>>11912888There are material limits to strength, doubt marios arms could physically take this kind of stress without dislocating and promptly separating themselves from mario. It would also be pretty hard to get the process started, essentially the move is just a hammer throw except the weight is very high.
The real trouble in actually figuring out the physics is figuring out how big bowser is. You could make the assumption that mario is 1.6m shorty which would but bowser at the elephant++ size, let's say 20 tons to be conservative though the actual size might vary. Then again you could assume princes peach is actually the size of a human female at say 1.5-1.7m, which would put mario at 1 to 1.2m or so and bowsers weight at much lower 5-10 tons range.
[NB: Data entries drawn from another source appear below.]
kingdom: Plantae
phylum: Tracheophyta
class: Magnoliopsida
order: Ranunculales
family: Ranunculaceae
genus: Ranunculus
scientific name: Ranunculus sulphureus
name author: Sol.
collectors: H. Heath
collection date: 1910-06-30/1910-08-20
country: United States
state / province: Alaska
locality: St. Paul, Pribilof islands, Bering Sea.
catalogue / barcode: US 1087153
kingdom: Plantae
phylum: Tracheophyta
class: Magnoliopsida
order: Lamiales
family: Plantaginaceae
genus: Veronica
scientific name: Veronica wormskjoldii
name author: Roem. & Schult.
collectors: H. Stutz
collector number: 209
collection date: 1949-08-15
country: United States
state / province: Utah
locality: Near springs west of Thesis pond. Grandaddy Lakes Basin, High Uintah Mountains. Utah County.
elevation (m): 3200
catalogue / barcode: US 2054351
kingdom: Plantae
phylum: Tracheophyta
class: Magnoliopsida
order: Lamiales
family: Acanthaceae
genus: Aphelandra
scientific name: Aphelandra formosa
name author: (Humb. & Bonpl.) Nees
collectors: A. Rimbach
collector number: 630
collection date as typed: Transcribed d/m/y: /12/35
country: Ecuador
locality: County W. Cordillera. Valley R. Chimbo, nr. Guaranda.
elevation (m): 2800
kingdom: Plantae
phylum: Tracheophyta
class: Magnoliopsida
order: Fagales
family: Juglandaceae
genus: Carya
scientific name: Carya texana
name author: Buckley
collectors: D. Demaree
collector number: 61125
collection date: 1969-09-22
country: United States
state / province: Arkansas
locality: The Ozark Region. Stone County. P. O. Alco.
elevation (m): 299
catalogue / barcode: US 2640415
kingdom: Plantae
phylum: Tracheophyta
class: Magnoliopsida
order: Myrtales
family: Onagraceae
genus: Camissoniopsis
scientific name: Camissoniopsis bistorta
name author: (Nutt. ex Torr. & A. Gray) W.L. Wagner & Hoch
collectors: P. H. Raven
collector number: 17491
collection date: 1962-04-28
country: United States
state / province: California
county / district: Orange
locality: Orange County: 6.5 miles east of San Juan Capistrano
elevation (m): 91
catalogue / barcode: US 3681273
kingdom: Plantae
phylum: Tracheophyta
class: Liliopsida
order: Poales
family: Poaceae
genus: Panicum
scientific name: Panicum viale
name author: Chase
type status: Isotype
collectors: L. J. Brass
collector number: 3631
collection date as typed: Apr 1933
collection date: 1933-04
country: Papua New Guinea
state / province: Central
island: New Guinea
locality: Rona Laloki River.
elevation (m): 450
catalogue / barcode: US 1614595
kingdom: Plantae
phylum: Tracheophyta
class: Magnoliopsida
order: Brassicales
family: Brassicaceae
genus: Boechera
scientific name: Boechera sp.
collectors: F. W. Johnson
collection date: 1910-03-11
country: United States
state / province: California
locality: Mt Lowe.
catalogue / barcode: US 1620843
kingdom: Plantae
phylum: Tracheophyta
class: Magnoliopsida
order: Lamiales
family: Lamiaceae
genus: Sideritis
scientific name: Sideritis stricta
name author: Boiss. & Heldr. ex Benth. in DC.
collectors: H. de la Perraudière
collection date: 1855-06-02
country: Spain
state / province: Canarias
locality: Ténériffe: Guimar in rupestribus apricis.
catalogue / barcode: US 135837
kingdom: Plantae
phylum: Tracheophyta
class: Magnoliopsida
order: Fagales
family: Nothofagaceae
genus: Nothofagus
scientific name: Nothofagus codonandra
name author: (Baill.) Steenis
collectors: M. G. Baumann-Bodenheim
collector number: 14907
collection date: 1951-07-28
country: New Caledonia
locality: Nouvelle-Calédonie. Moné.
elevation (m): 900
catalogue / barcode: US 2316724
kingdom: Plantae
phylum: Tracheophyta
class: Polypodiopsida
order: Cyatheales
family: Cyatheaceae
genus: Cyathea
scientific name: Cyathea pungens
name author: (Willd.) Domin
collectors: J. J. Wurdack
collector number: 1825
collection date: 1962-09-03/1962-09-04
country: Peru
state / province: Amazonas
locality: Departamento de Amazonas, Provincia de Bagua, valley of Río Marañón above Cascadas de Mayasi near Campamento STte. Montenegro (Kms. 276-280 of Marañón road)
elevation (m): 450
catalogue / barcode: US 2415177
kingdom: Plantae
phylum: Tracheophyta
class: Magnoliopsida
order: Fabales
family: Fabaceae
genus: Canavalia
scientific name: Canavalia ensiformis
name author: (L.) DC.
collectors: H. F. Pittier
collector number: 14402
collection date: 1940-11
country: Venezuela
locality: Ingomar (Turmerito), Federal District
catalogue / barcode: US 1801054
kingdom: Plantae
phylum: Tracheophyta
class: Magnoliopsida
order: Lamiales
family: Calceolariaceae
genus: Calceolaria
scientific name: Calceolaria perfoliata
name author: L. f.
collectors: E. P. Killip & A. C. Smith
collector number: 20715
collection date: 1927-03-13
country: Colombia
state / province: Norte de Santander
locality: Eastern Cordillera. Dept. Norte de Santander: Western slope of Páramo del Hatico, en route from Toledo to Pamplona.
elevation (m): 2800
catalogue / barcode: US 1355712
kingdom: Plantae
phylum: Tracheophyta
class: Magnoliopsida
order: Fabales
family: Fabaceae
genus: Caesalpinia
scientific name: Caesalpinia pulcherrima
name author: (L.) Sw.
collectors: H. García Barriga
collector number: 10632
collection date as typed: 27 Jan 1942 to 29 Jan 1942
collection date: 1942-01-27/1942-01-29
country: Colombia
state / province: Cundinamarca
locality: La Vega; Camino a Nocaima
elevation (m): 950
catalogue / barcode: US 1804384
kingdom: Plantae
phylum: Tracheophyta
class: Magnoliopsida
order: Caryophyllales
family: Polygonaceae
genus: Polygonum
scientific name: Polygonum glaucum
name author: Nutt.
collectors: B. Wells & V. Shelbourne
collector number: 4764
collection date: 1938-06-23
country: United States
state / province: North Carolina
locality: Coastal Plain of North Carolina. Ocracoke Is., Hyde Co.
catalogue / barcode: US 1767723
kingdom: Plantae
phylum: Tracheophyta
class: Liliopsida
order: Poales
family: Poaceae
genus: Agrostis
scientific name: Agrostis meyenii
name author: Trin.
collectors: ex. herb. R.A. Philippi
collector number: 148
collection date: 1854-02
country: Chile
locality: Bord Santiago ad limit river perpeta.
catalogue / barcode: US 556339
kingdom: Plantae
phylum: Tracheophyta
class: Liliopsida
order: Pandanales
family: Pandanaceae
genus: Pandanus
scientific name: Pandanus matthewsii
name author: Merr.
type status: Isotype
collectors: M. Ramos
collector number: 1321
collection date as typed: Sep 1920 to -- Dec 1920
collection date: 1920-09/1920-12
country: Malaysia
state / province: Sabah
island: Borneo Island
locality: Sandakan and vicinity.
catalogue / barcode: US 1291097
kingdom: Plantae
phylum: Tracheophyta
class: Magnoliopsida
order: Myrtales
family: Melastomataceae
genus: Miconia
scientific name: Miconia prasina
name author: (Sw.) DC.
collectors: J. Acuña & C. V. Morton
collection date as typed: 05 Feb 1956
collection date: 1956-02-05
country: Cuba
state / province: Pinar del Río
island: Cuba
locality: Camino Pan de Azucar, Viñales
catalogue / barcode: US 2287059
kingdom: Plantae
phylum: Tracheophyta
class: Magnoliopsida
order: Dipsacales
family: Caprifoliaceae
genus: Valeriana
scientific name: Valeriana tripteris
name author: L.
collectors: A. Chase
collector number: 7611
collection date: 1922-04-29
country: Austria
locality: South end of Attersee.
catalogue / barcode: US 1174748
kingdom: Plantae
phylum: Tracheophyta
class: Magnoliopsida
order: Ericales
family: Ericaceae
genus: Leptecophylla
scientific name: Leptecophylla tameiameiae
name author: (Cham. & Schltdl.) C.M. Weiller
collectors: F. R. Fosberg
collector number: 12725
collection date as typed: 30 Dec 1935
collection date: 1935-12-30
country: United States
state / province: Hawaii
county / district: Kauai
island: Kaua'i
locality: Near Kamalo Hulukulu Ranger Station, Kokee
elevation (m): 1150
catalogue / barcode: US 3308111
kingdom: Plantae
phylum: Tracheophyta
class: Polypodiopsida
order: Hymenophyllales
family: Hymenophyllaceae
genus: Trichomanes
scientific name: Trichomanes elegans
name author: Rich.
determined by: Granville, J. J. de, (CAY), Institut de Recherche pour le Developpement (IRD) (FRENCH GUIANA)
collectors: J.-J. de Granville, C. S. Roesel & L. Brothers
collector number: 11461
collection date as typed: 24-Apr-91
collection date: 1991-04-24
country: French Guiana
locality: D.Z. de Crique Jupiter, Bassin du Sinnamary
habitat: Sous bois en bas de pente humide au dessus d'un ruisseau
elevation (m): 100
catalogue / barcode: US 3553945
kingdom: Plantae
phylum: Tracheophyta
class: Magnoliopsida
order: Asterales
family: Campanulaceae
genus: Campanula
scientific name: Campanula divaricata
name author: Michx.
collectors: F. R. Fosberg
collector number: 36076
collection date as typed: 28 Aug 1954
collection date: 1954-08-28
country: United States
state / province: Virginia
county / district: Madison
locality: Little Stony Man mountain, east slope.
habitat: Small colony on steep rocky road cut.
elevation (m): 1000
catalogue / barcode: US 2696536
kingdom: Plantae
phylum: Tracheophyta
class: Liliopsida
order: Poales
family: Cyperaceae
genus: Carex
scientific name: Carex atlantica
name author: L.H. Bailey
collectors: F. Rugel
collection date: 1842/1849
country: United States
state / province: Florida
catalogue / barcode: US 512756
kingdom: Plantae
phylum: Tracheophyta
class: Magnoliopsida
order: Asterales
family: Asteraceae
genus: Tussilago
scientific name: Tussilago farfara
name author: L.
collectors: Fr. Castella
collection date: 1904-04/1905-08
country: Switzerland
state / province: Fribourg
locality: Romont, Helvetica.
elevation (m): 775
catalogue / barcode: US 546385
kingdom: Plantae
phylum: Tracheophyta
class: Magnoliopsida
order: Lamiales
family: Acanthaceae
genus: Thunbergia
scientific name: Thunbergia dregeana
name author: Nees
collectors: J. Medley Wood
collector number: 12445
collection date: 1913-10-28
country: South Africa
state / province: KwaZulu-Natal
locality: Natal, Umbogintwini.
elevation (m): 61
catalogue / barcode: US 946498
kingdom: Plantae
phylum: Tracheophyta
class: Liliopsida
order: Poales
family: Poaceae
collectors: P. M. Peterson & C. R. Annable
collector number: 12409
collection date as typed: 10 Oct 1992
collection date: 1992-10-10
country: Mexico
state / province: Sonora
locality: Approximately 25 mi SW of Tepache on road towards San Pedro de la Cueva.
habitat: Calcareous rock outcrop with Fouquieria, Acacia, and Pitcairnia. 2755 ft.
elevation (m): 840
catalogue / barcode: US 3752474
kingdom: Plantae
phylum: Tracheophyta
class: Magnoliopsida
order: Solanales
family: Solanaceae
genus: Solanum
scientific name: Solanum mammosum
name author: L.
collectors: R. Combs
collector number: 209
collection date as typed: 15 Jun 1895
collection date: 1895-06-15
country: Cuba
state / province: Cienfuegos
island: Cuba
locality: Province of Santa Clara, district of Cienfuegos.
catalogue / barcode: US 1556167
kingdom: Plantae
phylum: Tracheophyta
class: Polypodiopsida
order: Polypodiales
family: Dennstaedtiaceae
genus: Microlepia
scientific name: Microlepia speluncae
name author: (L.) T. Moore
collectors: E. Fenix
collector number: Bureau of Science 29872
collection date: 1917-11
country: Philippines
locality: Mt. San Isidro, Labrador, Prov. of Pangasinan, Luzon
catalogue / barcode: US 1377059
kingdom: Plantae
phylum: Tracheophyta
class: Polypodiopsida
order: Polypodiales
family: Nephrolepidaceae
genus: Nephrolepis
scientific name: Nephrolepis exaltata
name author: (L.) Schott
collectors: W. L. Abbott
Highest ever weight lifted by a human is in the 3 ton range (without leverage of course) but you would need much more strength than that to start a hammer throw with that kind of weight. So you would probably need to have at least 20 times the strength of a strongest human to pull it off. Again assuming your arms or bowsers tail can't simply break and that there is enough grip on the ground (most likely you would cement your feet into a concrete block and get some sort of freely rotating support frame to be the pivot instead of actually trying to use your feet. The figure seems reasonable since even "regular" humans can throw objects of 100-150 kilos around (think your scottish log throwing) so a maximally powered human x 20 might be just about enough to throw bowser like this
Interestingly though I believe a human could keep the motion going once it's started since the losses to friction and air resistance should be mostly minimal. If bowser was placed on some kind of friction less super conductor track you might not even need super strength to get the spin going but as that's not the case you need immense strength for the first rotation.